[EXTRACT PROVIDED]
--------------------

Ebay is a good source as well.


----------



## BillS

LastOutlaw said:


> Bill
> Too late for what?
> I'm not buying at 30 and I'm not selling at 30.
> I'm watching for signs is all.


It may be too late to buy it cheap.


----------



## hiwall

> It may be too late to buy it cheap.


Maybe $20 IS really cheap!


----------



## LastOutlaw

I'm not buying any more. I've had what I need for a couple of years now. I'm just watching for the balloon to go up. These days everything extra goes into making the homestead more viable.


----------



## recon-1

Do most of you people buy silver coins?


----------



## Woody

I do. Back in the day I saved all the silver that I could find in circulation, junk silver today. I bought lots of Morgan silver dollars at I believe $4 or $5 each. I also collected coins, for a retirement plan, so have gold and silver worth many times the ‘face’ value in PM. Recently I buy the Silver Eagles from one of the online places, 20 to a roll. I wanted something easily recognizable, by about anyone.

--------------------

[EXERCISE DATA]
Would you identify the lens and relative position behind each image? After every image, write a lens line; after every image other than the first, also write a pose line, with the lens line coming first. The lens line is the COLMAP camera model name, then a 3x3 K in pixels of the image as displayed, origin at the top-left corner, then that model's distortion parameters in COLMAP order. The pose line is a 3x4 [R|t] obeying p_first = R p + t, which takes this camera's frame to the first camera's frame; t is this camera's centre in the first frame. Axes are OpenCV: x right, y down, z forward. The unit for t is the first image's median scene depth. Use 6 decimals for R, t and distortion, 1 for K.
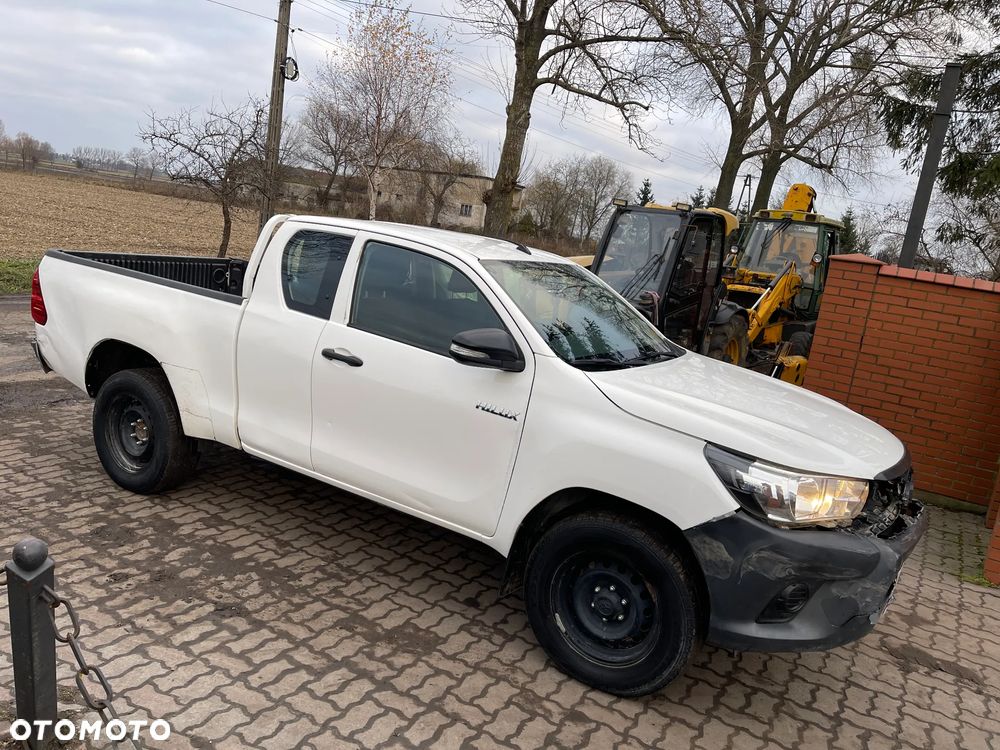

--------------------

[INSTRUCTIONS TO FOLLOW]
From the forum thread on silver, retype the passage from "Maybe $20 IS" to "homestead more viable." word for word.

[RESULT OF THIS EXERCISE]
Maybe $20 IS really cheap!


----------



## LastOutlaw

I'm not buying any more. I've had what I need for a couple of years now. I'm just watching for the balloon to go up. These days everything extra goes into making the homestead more viable.